Menkeu berpendapat sama dengan Bambang Brodjonegoro, hal utama yang membuat sebuah negara berhenti pada level middle income terkait kualitas sumber daya manusia (SDM). Karenanya, penting sekali untuk menginvestasikan dan terus meningkatkan kualitas SDM, sehingga statusnya bisa naik menjadi high income country atau negara berpendapatan tinggi.

“Kalau kita bicara SDM, semua sepakat kalau ini penting. Namun yang paling penting, tidak banyak negara yang bisa menyelesaikan tantangan SDM. Dalam hal ini, pendidikan dan kesehatan menjadi sangat penting, dan jaminan sosial juga menjadi sangat penting. Itu adalah tiga area yang luar biasa bagi Indonesia,” kata Sri Mulyani.

Oleh karena itu, dalam disain Anggaran Pendapatan dan Belanja Negara (APBN), tiga area tersebut juga mengambil porsi paling besar. Namun menurut Menkeu, persoalannya tidak hanya sebatas anggaran, tetapi juga efektivitas untuk menghasilkan SDM yang berkualitas menjadi sangat penting.

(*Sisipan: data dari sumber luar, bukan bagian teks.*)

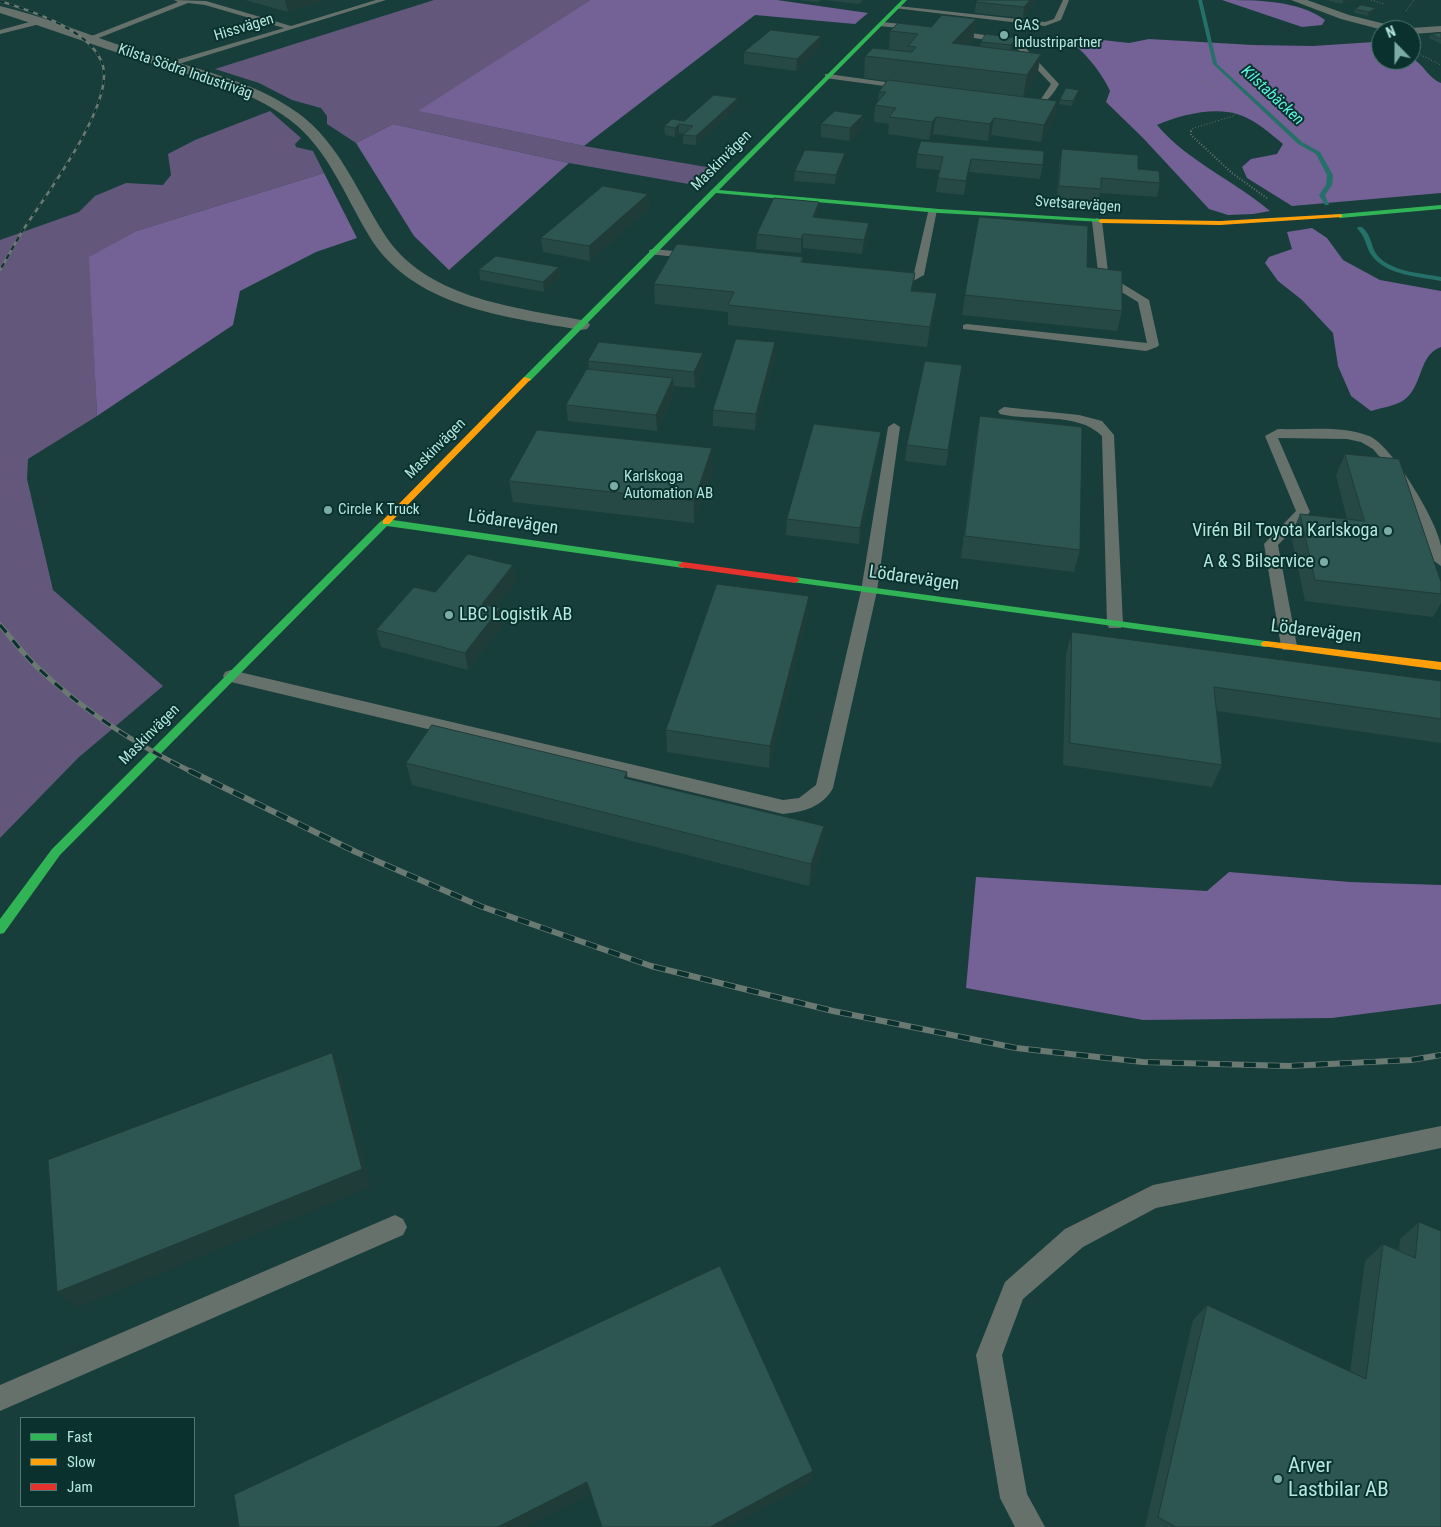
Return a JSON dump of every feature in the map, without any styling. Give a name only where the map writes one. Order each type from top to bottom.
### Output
[{"type":"street","points":[[1296,0],[1345,18],[1371,24]]},
{"type":"street","name":"Maskinvägen","points":[[0,928],[56,852],[713,191],[902,4]]},
{"type":"street","name":"Kilsta Södra Industriväg","points":[[0,9],[169,65],[257,96],[277,106],[307,126],[330,153],[378,238],[392,258],[410,273],[457,296],[518,313],[581,325]]},
{"type":"street","points":[[1421,30],[1441,29]]},
{"type":"street","name":"Svetsarevägen","points":[[713,191],[932,210],[1098,221],[1184,224],[1296,220],[1441,207]]},
{"type":"street","name":"Lödarevägen","points":[[384,522],[869,591],[1441,666]]},
{"type":"lane","name":"Hissvägen","points":[[169,65],[383,0]]},
{"type":"lane","points":[[902,4],[1045,24],[1053,23],[1056,20],[1066,0]]},
{"type":"lane","points":[[88,39],[181,1],[206,3],[292,28]]},
{"type":"lane","points":[[0,32],[37,22]]},
{"type":"lane","points":[[882,24],[931,30]]},
{"type":"lane","points":[[941,31],[1010,39],[1055,84],[1045,101],[1041,104],[1013,101]]},
{"type":"lane","points":[[828,76],[916,88]]},
{"type":"lane","points":[[883,275],[913,278],[919,275],[932,210]]},
{"type":"lane","points":[[967,327],[1146,347],[1153,345],[1143,300],[1109,280],[1103,272],[1098,221]]},
{"type":"lane","points":[[653,252],[711,258]]},
{"type":"lane","points":[[1004,411],[1075,418],[1097,424],[1108,435],[1115,624]]},
{"type":"lane","points":[[230,676],[783,808],[801,806],[813,800],[824,788],[869,591],[894,427]]},
{"type":"lane","points":[[1289,646],[1271,544],[1303,512],[1271,436],[1278,433],[1337,436],[1364,438],[1377,443],[1399,473],[1441,561]]},
{"type":"lane","points":[[1031,1527],[1014,1498],[988,1355],[1014,1291],[1074,1238],[1153,1197],[1441,1137]]},
{"type":"lane","points":[[0,1398],[395,1226]]},
{"type":"path","points":[[1406,11],[1414,0]]},
{"type":"path","points":[[1421,55],[1441,65]]},
{"type":"path","points":[[1188,71],[1212,87],[1218,97],[1238,111],[1233,116],[1191,129],[1191,135],[1232,173],[1296,220]]},
{"type":"shaded area","points":[[434,0],[590,0],[419,111],[584,146],[718,169],[700,186],[569,163],[393,124],[356,143],[327,124],[327,116],[321,108],[292,100],[259,83],[215,69]]},
{"type":"shaded area","points":[[590,0],[777,0],[868,13],[855,24],[755,15],[584,146],[418,111]]},
{"type":"shaded area","points":[[1222,0],[1276,2],[1303,8],[1325,20],[1322,25],[1302,27]]},
{"type":"shaded area","points":[[1076,37],[1129,43],[1149,39],[1253,45],[1313,46],[1371,42],[1371,70],[1421,70],[1421,65],[1433,78],[1441,83],[1441,193],[1292,206],[1247,178],[1242,167],[1251,159],[1277,154],[1283,144],[1256,123],[1237,114],[1218,111],[1186,115],[1157,125],[1182,149],[1270,211],[1228,215],[1209,209],[1143,138],[1106,102],[1110,91],[1102,77],[1085,55],[1066,39]]},
{"type":"shaded area","points":[[270,111],[301,138],[295,144],[296,147],[313,151],[324,173],[136,231],[90,257],[97,416],[28,459],[27,479],[53,590],[163,686],[78,758],[0,838],[0,240],[79,212],[95,196],[126,183],[163,185],[171,175],[168,154],[195,140]]},
{"type":"shaded area","points":[[393,124],[569,163],[449,270],[414,236],[356,143]]},
{"type":"shaded area","points":[[324,173],[357,238],[316,252],[240,291],[233,325],[97,416],[89,257],[136,231]]},
{"type":"shaded area","points":[[1312,228],[1327,238],[1343,260],[1380,280],[1441,291],[1441,347],[1428,357],[1415,387],[1401,402],[1371,411],[1351,396],[1338,366],[1333,333],[1302,300],[1278,281],[1265,263],[1269,257],[1292,249],[1287,232]]},
{"type":"shaded area","points":[[1229,872],[1350,882],[1441,885],[1441,1004],[1332,1018],[1143,1020],[966,988],[976,877],[1207,891]]},
{"type":"building","points":[[978,0],[1030,0],[1024,7],[976,2]]},
{"type":"building","points":[[1361,5],[1376,8],[1369,12],[1355,9]]},
{"type":"building","points":[[942,15],[976,19],[952,43],[1041,54],[1027,75],[865,56],[873,48],[912,52],[916,47],[908,46],[918,34],[890,31],[898,23],[931,27]]},
{"type":"building","points":[[771,30],[821,36],[797,59],[744,52]]},
{"type":"building","points":[[1441,33],[1441,39],[1431,34]]},
{"type":"building","points":[[986,34],[1016,38],[1011,45],[981,42]]},
{"type":"building","points":[[888,80],[1057,101],[1044,125],[994,118],[990,124],[936,117],[932,122],[889,117],[896,108],[875,105],[886,92],[879,92]]},
{"type":"building","points":[[1066,88],[1079,90],[1073,101],[1060,100]]},
{"type":"building","points":[[714,95],[738,98],[696,136],[683,135],[693,126],[679,124],[675,128],[664,126],[672,119],[684,121]]},
{"type":"building","points":[[835,111],[863,115],[850,128],[821,124]]},
{"type":"building","points":[[921,141],[1044,151],[1043,165],[971,159],[966,181],[938,178],[943,157],[917,154]]},
{"type":"building","points":[[1062,149],[1138,155],[1138,169],[1159,171],[1160,183],[1101,178],[1101,189],[1059,186]]},
{"type":"building","points":[[805,150],[845,153],[836,175],[795,171]]},
{"type":"building","points":[[603,186],[648,194],[589,246],[541,238]]},
{"type":"building","points":[[774,198],[819,202],[813,217],[869,223],[864,240],[803,234],[801,239],[757,234]]},
{"type":"building","points":[[979,217],[1088,226],[1087,267],[1122,271],[1122,311],[965,295]]},
{"type":"building","points":[[677,244],[803,257],[801,262],[915,273],[911,291],[937,293],[930,327],[728,305],[734,292],[654,284]]},
{"type":"building","points":[[496,256],[559,267],[543,282],[479,270]]},
{"type":"building","points":[[736,339],[775,342],[756,414],[713,410]]},
{"type":"building","points":[[599,342],[703,353],[694,372],[588,361]]},
{"type":"building","points":[[925,361],[962,365],[948,450],[907,445]]},
{"type":"building","points":[[587,369],[673,378],[656,415],[566,405]]},
{"type":"building","points":[[980,416],[1082,427],[1080,550],[965,536]]},
{"type":"building","points":[[814,424],[881,432],[860,528],[787,519]]},
{"type":"building","points":[[537,430],[712,448],[694,501],[509,481]]},
{"type":"building","points":[[1345,454],[1399,459],[1441,582],[1441,594],[1315,580],[1300,514],[1364,521]]},
{"type":"building","name":"LBC Logistik AB","points":[[468,554],[513,565],[482,604],[500,608],[465,653],[376,630],[414,587],[435,592]]},
{"type":"building","points":[[717,584],[809,596],[770,746],[666,730]]},
{"type":"building","points":[[1072,632],[1441,681],[1441,719],[1214,687],[1222,765],[1070,743]]},
{"type":"building","points":[[432,725],[627,772],[624,778],[824,826],[811,864],[406,763]]},
{"type":"building","points":[[332,1053],[362,1169],[57,1292],[48,1160]]},
{"type":"building","points":[[1419,1222],[1441,1231],[1441,1527],[1176,1527],[1158,1517],[1207,1305],[1366,1379],[1383,1244],[1415,1258]]},
{"type":"building","points":[[720,1266],[813,1471],[710,1527],[602,1527],[587,1482],[498,1527],[239,1527],[234,1495]]},
{"type":"waterway","name":"Kilstabäcken","points":[[1200,0],[1215,64],[1300,143],[1318,153],[1330,175],[1329,185],[1322,195],[1327,204]]},
{"type":"waterway","name":"Kilstabäcken","points":[[1360,228],[1367,236],[1374,255],[1383,263],[1407,272],[1441,279]]},
{"type":"railway","points":[[0,1],[44,16],[74,32],[87,42],[97,53],[103,66],[104,83],[89,124],[77,147],[23,230],[0,270]]},
{"type":"railway","points":[[0,625],[33,663],[92,713],[131,739],[192,772]]},
{"type":"railway","points":[[190,771],[356,852],[480,906],[651,966],[833,1011],[1016,1048],[1143,1062],[1289,1066],[1411,1060],[1441,1055]]},
{"type":"traffic: fast","points":[[527,379],[905,0]]},
{"type":"traffic: fast","points":[[713,191],[939,211],[1101,221]]},
{"type":"traffic: fast","points":[[1340,216],[1441,207]]},
{"type":"traffic: fast","points":[[0,929],[56,852],[386,522]]},
{"type":"traffic: fast","points":[[384,523],[683,565]]},
{"type":"traffic: fast","points":[[795,580],[1266,644]]},
{"type":"traffic: slow","points":[[1101,221],[1220,223],[1340,216]]},
{"type":"traffic: slow","points":[[386,522],[527,379]]},
{"type":"traffic: slow","points":[[1266,644],[1441,666]]},
{"type":"traffic: jam","points":[[683,565],[795,580]]},
{"type":"place","name":"GAS Industripartner","points":[[1004,35]]},
{"type":"place","name":"Karlskoga Automation AB","points":[[614,486]]},
{"type":"place","name":"Circle K Truck","points":[[328,510]]},
{"type":"place","name":"Virén Bil Toyota Karlskoga","points":[[1388,531]]},
{"type":"place","name":"A & S Bilservice","points":[[1324,562]]},
{"type":"place","name":"LBC Logistik AB","points":[[449,615]]},
{"type":"place","name":"Arver Lastbilar AB","points":[[1278,1479]]}]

Selain kualitas SDM, infrastruktur juga memiliki peran besar untuk bisa menembus middle income trap. Tidak sekadar membangun, tetapi kualitasnya juga baik dan tepat.

Juga masalah institusi. Tidak hanya birokrasi dan regulasi, private sector juga sangat penting. Negara yang bisa menembus middle income trap adalah negara yang memiliki institusi yang efisien, dan tentu performanya bagus berdasarkan tata kelola yang relatif bagus juga.